What the task requires – In the data below, find the line that contains "M13,256L21,259L17,272L9,269Z" and the line that contains "M58,585L70,588L66,603L54,599Z". Copy both, plus every line between them, exactly.

[Provided information — start]

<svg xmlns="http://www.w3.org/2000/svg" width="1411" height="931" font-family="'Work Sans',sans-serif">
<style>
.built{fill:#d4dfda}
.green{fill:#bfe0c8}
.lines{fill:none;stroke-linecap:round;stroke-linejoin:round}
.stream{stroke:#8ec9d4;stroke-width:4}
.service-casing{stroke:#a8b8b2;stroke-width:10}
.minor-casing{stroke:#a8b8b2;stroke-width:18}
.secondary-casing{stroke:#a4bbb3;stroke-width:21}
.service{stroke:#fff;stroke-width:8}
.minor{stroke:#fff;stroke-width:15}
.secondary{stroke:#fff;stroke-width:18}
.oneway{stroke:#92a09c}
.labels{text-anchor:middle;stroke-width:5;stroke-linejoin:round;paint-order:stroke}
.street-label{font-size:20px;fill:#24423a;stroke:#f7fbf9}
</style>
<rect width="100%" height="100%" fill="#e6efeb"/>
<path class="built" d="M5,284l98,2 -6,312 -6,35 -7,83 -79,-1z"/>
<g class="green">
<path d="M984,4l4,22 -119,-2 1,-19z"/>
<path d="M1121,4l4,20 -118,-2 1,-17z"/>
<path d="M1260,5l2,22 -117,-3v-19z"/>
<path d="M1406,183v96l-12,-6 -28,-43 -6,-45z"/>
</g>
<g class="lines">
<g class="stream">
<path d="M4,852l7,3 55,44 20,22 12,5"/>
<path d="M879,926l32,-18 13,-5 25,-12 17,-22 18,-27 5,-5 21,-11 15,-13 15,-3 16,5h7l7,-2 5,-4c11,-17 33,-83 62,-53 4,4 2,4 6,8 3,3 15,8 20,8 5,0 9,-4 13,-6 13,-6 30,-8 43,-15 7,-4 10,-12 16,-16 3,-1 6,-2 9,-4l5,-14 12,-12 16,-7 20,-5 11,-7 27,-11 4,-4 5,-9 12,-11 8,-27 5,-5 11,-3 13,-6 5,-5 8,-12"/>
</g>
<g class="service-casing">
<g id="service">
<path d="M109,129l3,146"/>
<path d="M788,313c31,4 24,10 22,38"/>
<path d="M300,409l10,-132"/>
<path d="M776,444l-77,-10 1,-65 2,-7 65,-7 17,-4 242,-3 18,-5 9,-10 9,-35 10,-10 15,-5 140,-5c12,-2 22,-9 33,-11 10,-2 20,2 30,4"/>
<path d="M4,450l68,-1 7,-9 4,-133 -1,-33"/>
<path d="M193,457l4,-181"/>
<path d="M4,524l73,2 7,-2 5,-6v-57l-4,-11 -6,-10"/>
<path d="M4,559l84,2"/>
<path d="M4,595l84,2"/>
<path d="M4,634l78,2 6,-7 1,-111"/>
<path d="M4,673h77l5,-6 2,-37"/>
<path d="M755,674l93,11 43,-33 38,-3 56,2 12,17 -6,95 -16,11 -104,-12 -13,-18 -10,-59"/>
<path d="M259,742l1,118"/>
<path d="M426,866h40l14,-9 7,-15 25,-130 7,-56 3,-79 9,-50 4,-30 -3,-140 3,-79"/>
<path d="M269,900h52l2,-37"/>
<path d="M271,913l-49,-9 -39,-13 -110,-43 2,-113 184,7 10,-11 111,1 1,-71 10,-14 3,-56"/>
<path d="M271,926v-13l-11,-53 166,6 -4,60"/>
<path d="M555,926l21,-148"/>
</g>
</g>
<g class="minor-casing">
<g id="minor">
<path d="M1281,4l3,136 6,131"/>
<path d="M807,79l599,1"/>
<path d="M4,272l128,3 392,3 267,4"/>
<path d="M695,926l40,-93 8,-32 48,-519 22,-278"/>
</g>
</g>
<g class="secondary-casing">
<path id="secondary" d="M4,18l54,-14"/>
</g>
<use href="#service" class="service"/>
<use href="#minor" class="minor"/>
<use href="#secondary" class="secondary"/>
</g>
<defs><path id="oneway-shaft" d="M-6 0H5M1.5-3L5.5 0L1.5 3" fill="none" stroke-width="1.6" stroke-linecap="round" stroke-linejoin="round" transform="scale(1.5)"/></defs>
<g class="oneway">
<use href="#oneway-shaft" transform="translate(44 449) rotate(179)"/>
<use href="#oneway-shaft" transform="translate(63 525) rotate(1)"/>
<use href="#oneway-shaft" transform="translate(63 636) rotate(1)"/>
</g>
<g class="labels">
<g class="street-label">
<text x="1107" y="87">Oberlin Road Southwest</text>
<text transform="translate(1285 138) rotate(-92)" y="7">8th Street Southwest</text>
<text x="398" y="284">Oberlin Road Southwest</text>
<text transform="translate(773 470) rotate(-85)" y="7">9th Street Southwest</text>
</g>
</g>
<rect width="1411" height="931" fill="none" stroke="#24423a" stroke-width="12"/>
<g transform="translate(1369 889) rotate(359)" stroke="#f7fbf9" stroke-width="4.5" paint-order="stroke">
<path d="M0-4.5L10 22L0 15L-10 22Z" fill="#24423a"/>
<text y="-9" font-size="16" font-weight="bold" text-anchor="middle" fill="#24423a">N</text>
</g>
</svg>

[Provided information — finish]
[Provided information — start]

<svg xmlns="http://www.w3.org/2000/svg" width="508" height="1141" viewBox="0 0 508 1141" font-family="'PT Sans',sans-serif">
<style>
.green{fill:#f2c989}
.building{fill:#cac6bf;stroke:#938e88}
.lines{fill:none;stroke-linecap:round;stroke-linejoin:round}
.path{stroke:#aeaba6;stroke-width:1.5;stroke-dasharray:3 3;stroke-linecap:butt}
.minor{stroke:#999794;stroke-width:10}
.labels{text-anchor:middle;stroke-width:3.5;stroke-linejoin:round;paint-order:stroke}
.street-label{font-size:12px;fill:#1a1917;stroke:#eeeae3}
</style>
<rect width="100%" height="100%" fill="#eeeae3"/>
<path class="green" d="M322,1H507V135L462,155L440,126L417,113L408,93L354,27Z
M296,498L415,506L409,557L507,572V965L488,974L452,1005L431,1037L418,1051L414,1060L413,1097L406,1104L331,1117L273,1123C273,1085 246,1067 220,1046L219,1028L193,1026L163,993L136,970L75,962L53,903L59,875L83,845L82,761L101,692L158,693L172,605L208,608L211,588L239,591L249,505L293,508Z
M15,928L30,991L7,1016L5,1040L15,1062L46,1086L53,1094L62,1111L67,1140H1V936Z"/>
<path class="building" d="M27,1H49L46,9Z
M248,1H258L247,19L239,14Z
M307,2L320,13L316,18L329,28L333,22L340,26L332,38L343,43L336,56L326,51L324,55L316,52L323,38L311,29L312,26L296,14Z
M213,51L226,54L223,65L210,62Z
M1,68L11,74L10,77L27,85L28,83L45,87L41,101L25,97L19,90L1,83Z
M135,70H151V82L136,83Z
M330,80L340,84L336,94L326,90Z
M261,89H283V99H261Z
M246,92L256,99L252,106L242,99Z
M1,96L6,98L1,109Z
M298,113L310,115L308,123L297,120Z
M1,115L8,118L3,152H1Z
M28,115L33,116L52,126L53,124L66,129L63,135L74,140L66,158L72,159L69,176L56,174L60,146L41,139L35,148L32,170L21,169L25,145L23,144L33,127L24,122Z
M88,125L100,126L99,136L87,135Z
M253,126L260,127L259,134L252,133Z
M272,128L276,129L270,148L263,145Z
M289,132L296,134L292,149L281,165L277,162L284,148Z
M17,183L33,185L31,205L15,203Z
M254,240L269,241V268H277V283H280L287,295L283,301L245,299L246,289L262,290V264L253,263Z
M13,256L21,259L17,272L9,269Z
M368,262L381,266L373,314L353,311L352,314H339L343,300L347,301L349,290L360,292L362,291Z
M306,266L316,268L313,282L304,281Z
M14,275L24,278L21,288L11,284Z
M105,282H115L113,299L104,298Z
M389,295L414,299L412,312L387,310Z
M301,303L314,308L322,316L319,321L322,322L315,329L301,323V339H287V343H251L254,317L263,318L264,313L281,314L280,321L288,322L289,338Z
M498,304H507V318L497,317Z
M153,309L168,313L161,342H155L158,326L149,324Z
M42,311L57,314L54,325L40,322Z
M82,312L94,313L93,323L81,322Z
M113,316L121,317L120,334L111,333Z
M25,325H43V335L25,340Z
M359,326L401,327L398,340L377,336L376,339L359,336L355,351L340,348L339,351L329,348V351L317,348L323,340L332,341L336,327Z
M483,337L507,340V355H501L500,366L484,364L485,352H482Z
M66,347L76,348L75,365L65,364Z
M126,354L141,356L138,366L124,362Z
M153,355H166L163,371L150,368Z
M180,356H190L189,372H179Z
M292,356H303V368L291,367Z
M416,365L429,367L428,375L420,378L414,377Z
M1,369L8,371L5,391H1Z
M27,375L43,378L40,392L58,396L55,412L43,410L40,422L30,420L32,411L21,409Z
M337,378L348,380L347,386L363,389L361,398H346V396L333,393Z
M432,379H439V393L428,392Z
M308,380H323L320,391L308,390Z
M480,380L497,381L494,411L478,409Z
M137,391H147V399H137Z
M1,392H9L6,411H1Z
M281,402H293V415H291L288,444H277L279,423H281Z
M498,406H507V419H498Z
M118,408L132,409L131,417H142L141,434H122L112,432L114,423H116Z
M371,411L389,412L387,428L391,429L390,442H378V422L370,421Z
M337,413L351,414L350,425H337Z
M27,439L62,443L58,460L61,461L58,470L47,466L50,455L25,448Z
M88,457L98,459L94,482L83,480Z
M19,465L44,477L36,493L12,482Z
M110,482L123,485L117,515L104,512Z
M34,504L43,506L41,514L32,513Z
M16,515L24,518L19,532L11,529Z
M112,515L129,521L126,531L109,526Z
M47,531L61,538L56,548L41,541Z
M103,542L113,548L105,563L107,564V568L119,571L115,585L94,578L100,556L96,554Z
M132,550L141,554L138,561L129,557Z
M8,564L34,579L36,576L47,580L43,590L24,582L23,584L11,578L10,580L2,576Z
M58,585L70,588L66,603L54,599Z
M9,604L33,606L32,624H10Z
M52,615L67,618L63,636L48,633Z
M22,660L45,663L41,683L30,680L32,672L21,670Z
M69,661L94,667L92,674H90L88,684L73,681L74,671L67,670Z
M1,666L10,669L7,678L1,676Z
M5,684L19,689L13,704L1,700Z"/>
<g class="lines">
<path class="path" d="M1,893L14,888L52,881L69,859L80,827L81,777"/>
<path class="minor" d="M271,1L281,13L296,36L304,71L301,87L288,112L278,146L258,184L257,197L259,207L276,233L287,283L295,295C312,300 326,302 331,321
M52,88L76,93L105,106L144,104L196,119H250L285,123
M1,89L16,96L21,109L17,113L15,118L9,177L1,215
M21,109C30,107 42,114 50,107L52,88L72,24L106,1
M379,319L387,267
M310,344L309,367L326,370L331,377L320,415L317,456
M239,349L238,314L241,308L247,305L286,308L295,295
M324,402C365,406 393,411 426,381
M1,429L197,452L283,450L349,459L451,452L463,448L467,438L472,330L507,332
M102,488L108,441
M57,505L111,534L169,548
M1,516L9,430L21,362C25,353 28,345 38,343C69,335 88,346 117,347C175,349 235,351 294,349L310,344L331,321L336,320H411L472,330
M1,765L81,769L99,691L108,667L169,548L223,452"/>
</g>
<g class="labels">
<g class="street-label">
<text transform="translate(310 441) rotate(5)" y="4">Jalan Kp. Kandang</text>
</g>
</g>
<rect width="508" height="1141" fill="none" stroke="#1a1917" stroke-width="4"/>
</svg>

[Provided information — finish]
[Provided information — start]

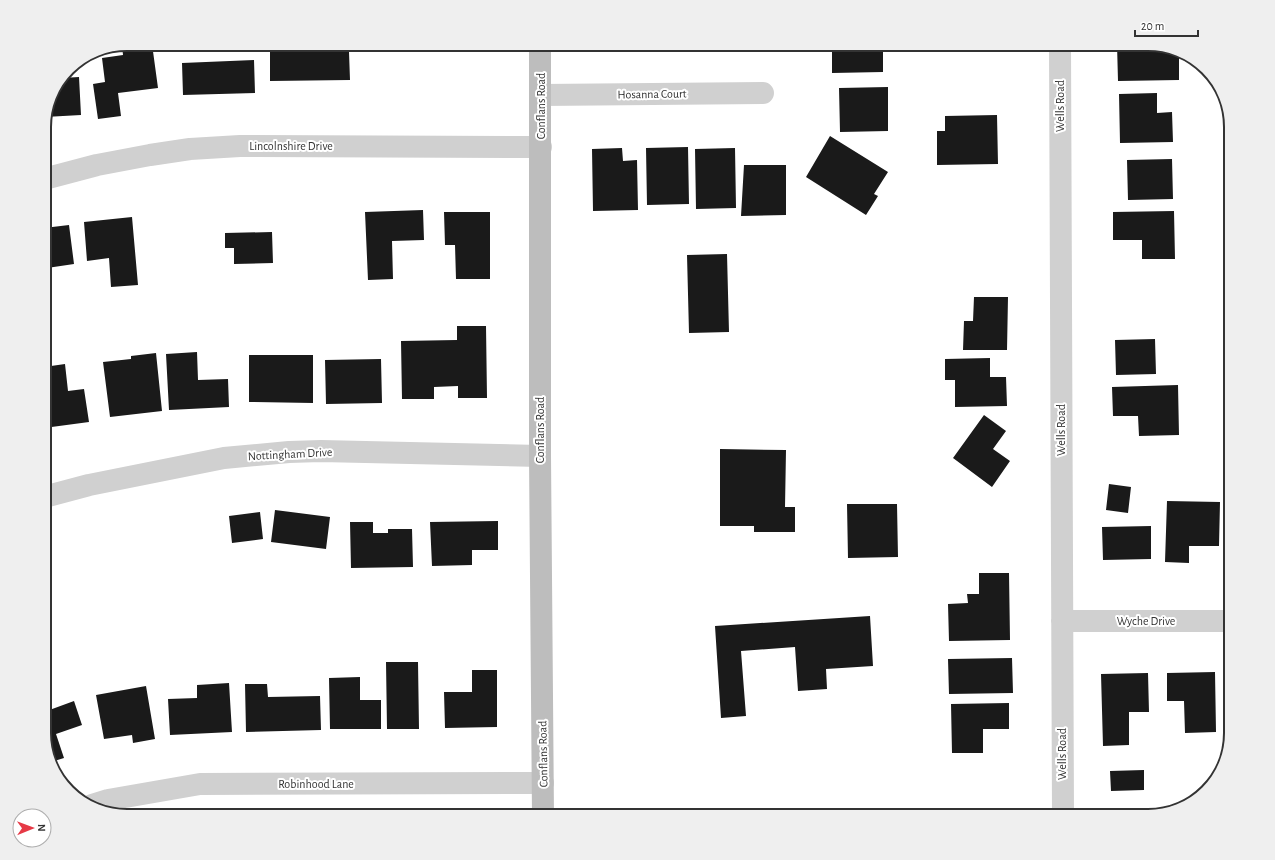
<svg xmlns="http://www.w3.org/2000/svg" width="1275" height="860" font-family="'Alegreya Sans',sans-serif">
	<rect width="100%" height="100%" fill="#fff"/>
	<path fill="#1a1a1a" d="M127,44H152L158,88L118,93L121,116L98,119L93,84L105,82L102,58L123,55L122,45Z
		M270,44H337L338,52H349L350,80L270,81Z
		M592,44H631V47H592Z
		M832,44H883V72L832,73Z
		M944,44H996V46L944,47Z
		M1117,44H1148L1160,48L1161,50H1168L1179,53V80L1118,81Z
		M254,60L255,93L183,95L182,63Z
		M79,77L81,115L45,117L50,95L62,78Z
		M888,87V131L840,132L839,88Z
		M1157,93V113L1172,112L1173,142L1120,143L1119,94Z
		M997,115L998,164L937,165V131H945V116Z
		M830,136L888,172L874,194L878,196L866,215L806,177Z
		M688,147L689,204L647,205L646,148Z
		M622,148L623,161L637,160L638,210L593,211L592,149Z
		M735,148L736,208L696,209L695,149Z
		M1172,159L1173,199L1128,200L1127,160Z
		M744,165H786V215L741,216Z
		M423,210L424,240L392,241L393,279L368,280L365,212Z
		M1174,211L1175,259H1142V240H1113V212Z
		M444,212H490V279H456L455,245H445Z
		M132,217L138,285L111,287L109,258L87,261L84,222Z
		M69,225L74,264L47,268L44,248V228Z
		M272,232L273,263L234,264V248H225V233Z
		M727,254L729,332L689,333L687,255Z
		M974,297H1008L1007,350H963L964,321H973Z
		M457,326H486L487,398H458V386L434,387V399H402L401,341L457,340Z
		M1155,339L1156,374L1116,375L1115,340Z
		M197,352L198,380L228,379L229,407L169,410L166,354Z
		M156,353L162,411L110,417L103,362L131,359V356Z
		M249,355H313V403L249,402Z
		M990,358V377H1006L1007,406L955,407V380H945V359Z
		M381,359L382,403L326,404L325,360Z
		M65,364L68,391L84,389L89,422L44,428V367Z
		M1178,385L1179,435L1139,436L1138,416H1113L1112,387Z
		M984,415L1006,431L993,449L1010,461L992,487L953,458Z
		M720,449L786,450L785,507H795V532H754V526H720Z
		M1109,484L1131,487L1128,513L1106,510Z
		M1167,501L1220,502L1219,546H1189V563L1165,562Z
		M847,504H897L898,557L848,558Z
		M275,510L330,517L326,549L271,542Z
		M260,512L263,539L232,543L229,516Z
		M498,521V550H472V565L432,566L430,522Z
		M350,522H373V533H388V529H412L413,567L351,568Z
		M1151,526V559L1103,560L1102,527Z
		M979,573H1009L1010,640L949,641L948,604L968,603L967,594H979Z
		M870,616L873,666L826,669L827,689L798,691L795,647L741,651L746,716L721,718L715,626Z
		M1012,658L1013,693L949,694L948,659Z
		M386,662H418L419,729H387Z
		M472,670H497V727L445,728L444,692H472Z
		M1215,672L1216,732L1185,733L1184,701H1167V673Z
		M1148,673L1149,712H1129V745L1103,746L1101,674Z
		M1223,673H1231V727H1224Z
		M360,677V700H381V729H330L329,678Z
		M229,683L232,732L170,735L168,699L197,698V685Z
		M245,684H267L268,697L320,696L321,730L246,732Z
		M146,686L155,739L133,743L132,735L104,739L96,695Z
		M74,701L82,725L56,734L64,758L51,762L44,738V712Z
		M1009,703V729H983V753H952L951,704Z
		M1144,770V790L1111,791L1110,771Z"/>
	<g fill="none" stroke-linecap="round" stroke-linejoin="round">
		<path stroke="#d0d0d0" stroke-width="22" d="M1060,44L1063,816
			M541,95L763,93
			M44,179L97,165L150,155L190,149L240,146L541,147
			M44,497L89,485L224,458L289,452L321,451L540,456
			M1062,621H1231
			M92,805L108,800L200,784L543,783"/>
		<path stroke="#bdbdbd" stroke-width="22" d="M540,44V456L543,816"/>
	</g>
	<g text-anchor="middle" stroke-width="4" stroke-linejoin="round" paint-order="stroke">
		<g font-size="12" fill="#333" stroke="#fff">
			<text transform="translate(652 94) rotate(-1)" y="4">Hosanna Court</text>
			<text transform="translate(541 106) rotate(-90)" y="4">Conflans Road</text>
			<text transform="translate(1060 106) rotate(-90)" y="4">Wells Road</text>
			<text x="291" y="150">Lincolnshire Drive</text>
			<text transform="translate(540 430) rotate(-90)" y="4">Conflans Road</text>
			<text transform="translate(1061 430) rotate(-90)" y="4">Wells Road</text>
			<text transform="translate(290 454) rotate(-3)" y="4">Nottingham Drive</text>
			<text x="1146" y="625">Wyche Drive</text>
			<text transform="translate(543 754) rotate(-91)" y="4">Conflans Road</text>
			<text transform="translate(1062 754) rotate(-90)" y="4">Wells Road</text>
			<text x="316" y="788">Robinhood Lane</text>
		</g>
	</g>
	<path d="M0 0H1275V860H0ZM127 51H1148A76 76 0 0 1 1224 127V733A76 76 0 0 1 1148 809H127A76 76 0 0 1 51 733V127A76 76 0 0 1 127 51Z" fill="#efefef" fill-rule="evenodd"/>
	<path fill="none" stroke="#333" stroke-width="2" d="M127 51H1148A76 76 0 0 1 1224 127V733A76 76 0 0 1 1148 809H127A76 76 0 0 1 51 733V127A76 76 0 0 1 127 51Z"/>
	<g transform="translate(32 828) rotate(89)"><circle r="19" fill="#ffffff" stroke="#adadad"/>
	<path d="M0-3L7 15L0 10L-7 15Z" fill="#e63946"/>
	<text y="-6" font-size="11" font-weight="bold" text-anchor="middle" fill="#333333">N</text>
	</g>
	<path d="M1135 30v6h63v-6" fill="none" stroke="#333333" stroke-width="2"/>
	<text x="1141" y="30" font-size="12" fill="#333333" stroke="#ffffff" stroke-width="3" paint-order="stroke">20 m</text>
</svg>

[Provided information — finish]

Result below –
M13,256L21,259L17,272L9,269Z
M368,262L381,266L373,314L353,311L352,314H339L343,300L347,301L349,290L360,292L362,291Z
M306,266L316,268L313,282L304,281Z
M14,275L24,278L21,288L11,284Z
M105,282H115L113,299L104,298Z
M389,295L414,299L412,312L387,310Z
M301,303L314,308L322,316L319,321L322,322L315,329L301,323V339H287V343H251L254,317L263,318L264,313L281,314L280,321L288,322L289,338Z
M498,304H507V318L497,317Z
M153,309L168,313L161,342H155L158,326L149,324Z
M42,311L57,314L54,325L40,322Z
M82,312L94,313L93,323L81,322Z
M113,316L121,317L120,334L111,333Z
M25,325H43V335L25,340Z
M359,326L401,327L398,340L377,336L376,339L359,336L355,351L340,348L339,351L329,348V351L317,348L323,340L332,341L336,327Z
M483,337L507,340V355H501L500,366L484,364L485,352H482Z
M66,347L76,348L75,365L65,364Z
M126,354L141,356L138,366L124,362Z
M153,355H166L163,371L150,368Z
M180,356H190L189,372H179Z
M292,356H303V368L291,367Z
M416,365L429,367L428,375L420,378L414,377Z
M1,369L8,371L5,391H1Z
M27,375L43,378L40,392L58,396L55,412L43,410L40,422L30,420L32,411L21,409Z
M337,378L348,380L347,386L363,389L361,398H346V396L333,393Z
M432,379H439V393L428,392Z
M308,380H323L320,391L308,390Z
M480,380L497,381L494,411L478,409Z
M137,391H147V399H137Z
M1,392H9L6,411H1Z
M281,402H293V415H291L288,444H277L279,423H281Z
M498,406H507V419H498Z
M118,408L132,409L131,417H142L141,434H122L112,432L114,423H116Z
M371,411L389,412L387,428L391,429L390,442H378V422L370,421Z
M337,413L351,414L350,425H337Z
M27,439L62,443L58,460L61,461L58,470L47,466L50,455L25,448Z
M88,457L98,459L94,482L83,480Z
M19,465L44,477L36,493L12,482Z
M110,482L123,485L117,515L104,512Z
M34,504L43,506L41,514L32,513Z
M16,515L24,518L19,532L11,529Z
M112,515L129,521L126,531L109,526Z
M47,531L61,538L56,548L41,541Z
M103,542L113,548L105,563L107,564V568L119,571L115,585L94,578L100,556L96,554Z
M132,550L141,554L138,561L129,557Z
M8,564L34,579L36,576L47,580L43,590L24,582L23,584L11,578L10,580L2,576Z
M58,585L70,588L66,603L54,599Z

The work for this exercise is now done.